M. Keruzoré, vous souvenez-vous de votre première rencontre avec Jean Prouff ?
La première fois où j’ai vu Jean Prouff, je venais de signer au Stade Rennais F.C. et je jouais en amateur. Je l’ai croisé dans les couloirs du stade, son bureau était sous la tribune et il m’a fait une impression énorme. Il était costaud. Il était en survêtement. C’était un vrai athlète. Il ne faisait pas loin d’1m80, très costaud. Il avait un rayonnement naturel. C’était ça Jean Prouff au départ. Il ne parlait pas beaucoup mais quand il lâchait quelques phrases, c’était toujours impressionnant. C’est un personnage que l’on cernait facilement mais qui était quand même un peu énigmatique.

Il pesait chaque mot ?
Il se confiait après les victoires, mais avant un match, il était avare de mots. Il donnait trois ou quatre phrases. Ce n’était pas des longs discours mais il savait sur quoi s’appuyer. Il reconnaissait tout de suite les leaders de l’équipe.

Il y a d’ailleurs une anecdote incroyable quant à ses capacités d’athlète…
Oui, pour sa première sélection en Équipe de France, il avait fait Rennes-Paris en vélo avec un seul arrêt en cours de route, en deux jours.

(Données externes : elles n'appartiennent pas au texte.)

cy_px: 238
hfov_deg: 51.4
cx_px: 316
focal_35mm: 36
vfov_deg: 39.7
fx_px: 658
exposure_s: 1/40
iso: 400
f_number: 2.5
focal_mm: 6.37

D’un point de vue personnel, quel rôle a-t-il joué votre carrière ?
Lors de ma première année, j’étais surtout bien concentré sur mes études. La deuxième année, il m’a appelé dans son bureau, c’était avant d’aller à Metz pour un match. Il me dit : « Raymond, je suis sûr que vous allez vous en tirer parfaitement. » J’ai mis le pied à l’étrier tout en continuant mes études. La saison suivante, j’ai fait plus de matchs en pro. Il a toujours eu confiance en moi et je suis devenu titulaire petit à petit. J’ai alors arrêté mes études. Il aimait bien mon style de jeu. Dans les clubs où je suis passé en tant qu’entraîneur, je voulais faire passer une certaine idée du jeu, qui était aussi celle de Jean Prouff. Mais quand le club ne partageait pas ses idées et les méthodes, il me fallait inonder le club, la réserve, chez les jeunes à la formation, de mes idées. Monsieur Prouff m’a énormément aidé dans ce sens.

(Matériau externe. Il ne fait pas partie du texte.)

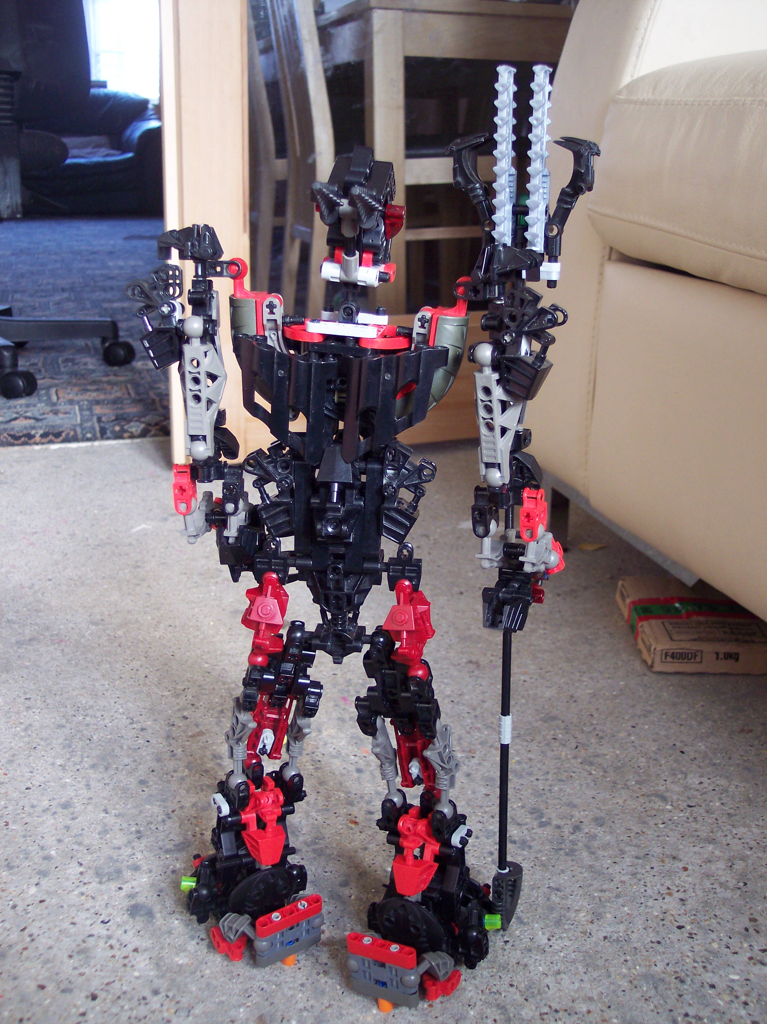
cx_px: 384
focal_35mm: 38
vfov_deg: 49.0
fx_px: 1124
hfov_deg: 37.7
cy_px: 512
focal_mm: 8
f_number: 2.8
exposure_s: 1/30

En quoi cet homme fait pour le football ?
Il avait l’esprit collectif. Il partageait tout avec tout le monde. Quand il voyait les joueurs heureux, il était heureux. Il était fait pour le sport collectif même si sa force physique et ses aptitudes cardiaques auraient pu lui permettre de faire un très bon coureur de 800 mètres ou 1500 mètres.

Quel tacticien était-il ?
Il s’est inspiré d’Anderlecht, il jouait en 4-2-4. À l’époque, c’était le passage entre le marquage individuel italien d’Helenio Herrera et le 4-2-4 promu en Belgique, à Anderlecht, par un des frères Sinibaldi que Monsieur Prouff avait connu à Reims. Il voyait très bien le football, il analysait très bien mais ce n’était pas un grand adepte du tableau noir.

Combien de temps vous êtes-vous côtoyés ?
À Rennes, on s’est connu sept ans, à Guingamp, cinq ans. Ensuite, un an à Brest, puis encore trois ans à Rennes.

L’hommage rendu à Jean Prouff grâce à cette statue est à la hauteur du personnage ?
Il n’y a qu’à voir les coupes de France de 1965 et 1971 remportées sous ses ordres. Avant que Jean Prouff n’arrive en 1964/1965, Rennes était mal classé. Il gagne la coupe. De nombreux joueurs qui ont évolué sous ses ordres sont devenus internationaux, Daniel Rodighiero, Marcel Loncle, Robert Rico, André Betta, Marcel Aubour. Les internationaux s’adaptaient à sa conception, et ceux qu’il promouvait devenaient internationaux. On voit là la patte des grands.